The other day I had an opportunity to talk with Sophia University Professor Nakano Koichi, who is a founder of the Civil Alliance for Peace and Constitutionalism. Professor Nakano said, “As long as opposition parties call for diversity, it is inevitable for them to assume diversity on their way to get there.” As we pursue politics that values diversity, we need to value diversity on a path to achieve it. We cannot deny this. Only by respecting diversity among opposition parties can we build politics that values diversity and respects the dignity of individuals. This is our conviction.
To “question” issues and show “hope” as well as to maintain “unity in diversity” – by holding fast to these two basic positions, we will do our utmost to bring the united struggle of citizens and opposition parties to success and create a coalition government composed of opposition parties.
Historical significance of the Congress
For the development of the united struggle, it is the JCP’s grave responsibility to increase our strength and make further progress.
This Congress has special historical significance in our party history.
Its task is to revise the JCP Program for the first time in 16 years. Following the establishment of the basis of the Program at the 8th Congress in 1961, we revised it extensively in the 23rd Congress in 2004. Since then, the Program has exercised its vital power as a compass to show the party’s future course. To this Congress, we have proposed a partial revision of the Program centering on the world situation and related parts of the theory concerning the establishment of a future society. This revision will bring fresh and rich vitality to the entire Program. I will report on the draft amendment of the Program.
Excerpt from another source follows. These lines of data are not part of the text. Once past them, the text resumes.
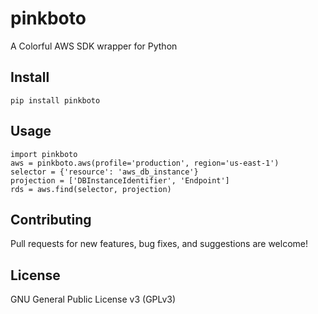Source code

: # pinkboto

A Colorful AWS SDK wrapper for Python

## Install
    pip install pinkboto

## Usage
    import pinkboto
    aws = pinkboto.aws(profile='production', region='us-east-1') 
    selector = {'resource': 'aws_db_instance'}
    projection = ['DBInstanceIdentifier', 'Endpoint']
    rds = aws.find(selector, projection)

## Contributing
Pull requests for new features, bug fixes, and suggestions are welcome!

## License
GNU General Public License v3 (GPLv3)

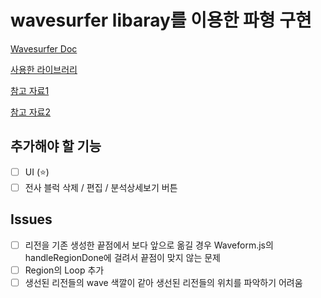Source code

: # wavesurfer libaray를 이용한 파형 구현

[Wavesurfer Doc](https://wavesurfer-js.org/docs/)

[사용한 라이브러리](https://github.com/dschoon/react-waves)

[참고 자료1](https://nachwon.github.io/waveform/)

[참고 자료2](https://medium.com/trackstack/simple-audio-waveform-with-wavesurfer-js-and-react-ae6c0653b240)

## 추가해야 할 기능

- [ ] UI (⭐)
- [ ] 전사 블럭 삭제 / 편집 / 분석상세보기 버튼

## Issues

- [ ] 리전을 기존 생성한 끝점에서 보다 앞으로 옮길 경우 Waveform.js의 handleRegionDone에 걸려서 끝점이 맞지 않는 문제
- [ ] Region의 Loop 추가
- [ ] 생선된 리전들의 wave 색깔이 같아 생선된 리전들의 위치를 파악하기 어려움
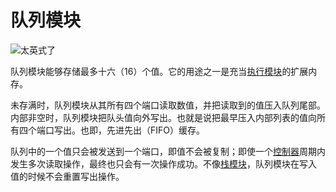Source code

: # 队列模块
![太英式了](item:tis3d:queue_module)

队列模块能够存储最多十六（16）个值。它的用途之一是充当[执行模块](execution_module.md)的扩展内存。

未存满时，队列模块从其所有四个端口读取数值，并把读取到的值压入队列尾部。内部非空时，队列模块把队头值向外写出。也就是说把最早压入内部列表的值向所有四个端口写出。也即，先进先出（FIFO）缓存。

队列中的一个值只会被发送到一个端口，即值不会被复制；即使一个[控制器](../block/controller.md)周期内发生多次读取操作，最终也只会有一次操作成功。不像[栈模块](stack_module.md)，队列模块在写入 值的时候不会重置写出操作。
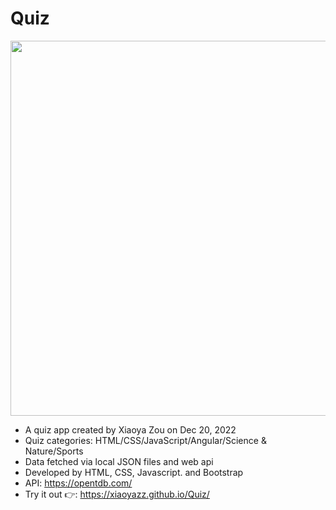 # Quiz

<img width="600" src="https://user-images.githubusercontent.com/84748829/210284371-556f32e3-3f46-44dd-b6e4-6d885e679d2d.JPG">

- A quiz app created by Xiaoya Zou on Dec 20, 2022
- Quiz categories: HTML/CSS/JavaScript/Angular/Science & Nature/Sports
- Data fetched via local JSON files and web api
- Developed by HTML, CSS, Javascript. and Bootstrap
- API: https://opentdb.com/
- Try it out 👉: https://xiaoyazz.github.io/Quiz/

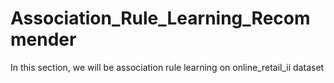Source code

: # Association_Rule_Learning_Recommender
In this section, we will be association rule learning on online_retail_ii dataset
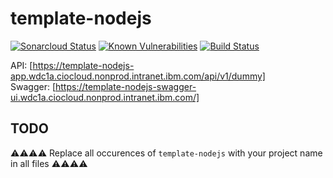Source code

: # template-nodejs

[![Sonarcloud Status](https://sonarcloud.io/api/project_badges/measure?project=gotreasa_template-nodejs&metric=alert_status)](https://sonarcloud.io/dashboard?id=gotreasa_template-nodejs)
[![Known Vulnerabilities](https://snyk.io/test/github/gotreasa/template-nodejs/badge.svg)](https://snyk.io/test/github/gotreasa/template-nodejs)
[![Build Status](https://travis.ibm.com/GOTREASA/template-nodejs.svg?token=qUvyKZdxoFqWxS8YbzZZ&branch=main)](https://travis.ibm.com/GOTREASA/template-nodejs)

API: [https://template-nodejs-app.wdc1a.ciocloud.nonprod.intranet.ibm.com/api/v1/dummy]  
Swagger: [https://template-nodejs-swagger-ui.wdc1a.ciocloud.nonprod.intranet.ibm.com/]

## TODO

⚠⚠⚠⚠ Replace all occurences of `template-nodejs` with your project name in all files ⚠⚠⚠⚠
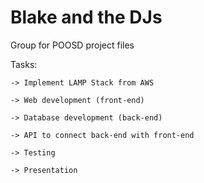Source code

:# Blake and the DJs
Group for POOSD project files

Tasks:

	-> Implement LAMP Stack from AWS
	
	-> Web development (front-end)
	
	-> Database development (back-end)
	
	-> API to connect back-end with front-end
	
	-> Testing
	
	-> Presentation
	
    
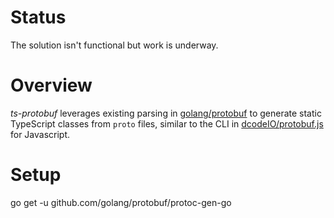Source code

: # Status
The solution isn't functional but work is underway.

# Overview
*ts-protobuf* leverages existing parsing in [golang/protobuf](https://github.com/golang/protobuf) to generate static TypeScript classes from `proto` files, similar to the CLI in [dcodeIO/protobuf.js](https://github.com/dcodeIO/ProtoBuf.js/) for Javascript.

# Setup
go get -u github.com/golang/protobuf/protoc-gen-go
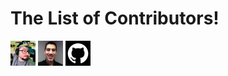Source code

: # The List of Contributors!

<img src='portraits/codeimpossible.png' title='codeimpossible' />
<img src='portraits/jbubriski.png' title='jbubriski' />
<img src='portraits/github.png' title='github' />
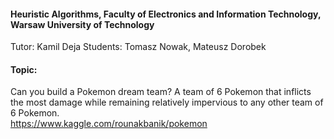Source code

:#### Heuristic Algorithms, Faculty of Electronics and Information Technology, Warsaw University of Technology

Tutor: Kamil Deja
Students: Tomasz Nowak, Mateusz Dorobek

#### Topic:  
Can you build a Pokemon dream team? A team of 6 Pokemon that inflicts the most damage while remaining relatively impervious to any other team of 6 Pokemon.  
https://www.kaggle.com/rounakbanik/pokemon  
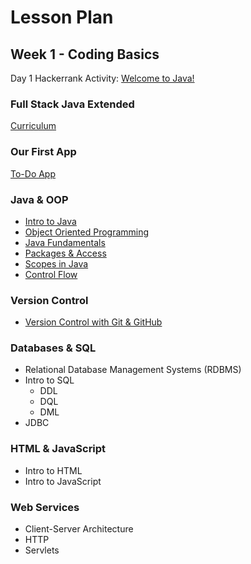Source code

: # Lesson Plan
## Week 1 - Coding Basics
Day 1 Hackerrank Activity: [Welcome to Java!](https://www.hackerrank.com/challenges/welcome-to-java/problem)

### Full Stack Java Extended
[Curriculum](./notes/week-1/curriculum.md)

### Our First App
[To-Do App](https://github.com/LiquidLessonPlans/Full_Stack_Java_Extended_4_1/tree/main/to-do-app)

### Java & OOP
- [Intro to Java](./notes/week-1/intro-to-java.md)
- [Object Oriented Programming](./notes/week-1/object-oriented-programming.md)
- [Java Fundamentals](./notes/week-1/java-fundamentals.md)
- [Packages & Access](./notes/week-1/packages-and-access.md)
- [Scopes in Java](./notes/week-1/java-scopes.md)
- [Control Flow](./notes/week-1/java-control-flow.md)

### Version Control
 - [Version Control with Git & GitHub](./notes/week-1/git-github.md)

### Databases & SQL
 - Relational Database Management Systems (RDBMS)
 - Intro to SQL
   - DDL
   - DQL
   - DML
 - JDBC

### HTML & JavaScript
 - Intro to HTML
 - Intro to JavaScript

### Web Services
 - Client-Server Architecture
 - HTTP
 - Servlets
The draft First Resolution (political tasks) clarifies our policies on how to carry out our two major tasks: developing the united struggle of citizens and opposition parties and achieving JCP progress. How to accomplish these two major tasks is our crucial challenge. Secretariat Head Koike Akira will clarify our basic stance on this question in his report on the draft First Resolution.
The draft Second Resolution (party building) focuses on the broad policy of our party building efforts aiming toward 2022, the 100th anniversary of the founding of the JCP. During the process of the united struggle, we have made new connections and friends, creating unprecedented and historical opportunities to build a stronger and larger party. How can we make full use of these new connections to bring party building efforts to success? Considering the crucial importance of this particular task, we have written a separate draft resolution regarding party building for the first time in the party’s history. Vice Chair Yamashita Yoshiki will give a report on the draft Second Resolution.
For success of historical Congress
The Congress has the two tasks to fulfill.
The first is to refine and adopt the three draft resolutions: the draft partial revision of the Program, the draft First Resolution, and the draft Second Resolution. In discussions during the Congress as the last stage concluding the intra-party discussions, let us gather the party’s wisdom and experience to further refine, deepen, and adopt them as our scientific compass to help define our future course.
The second task is to elect new Central Committee members who will lead the party to give shape to and implement the Party Program and Congress Resolutions. It is crucial for the Congress to build a new Central Committee where younger members and women members can freely share their perspectives and exert their skills together with veteran members.
Let us join forces to bring to success the 28th Congress which is historically significant both for Japan’s future and the JCP’s future. With that aspiration in mind, I conclude my opening speech.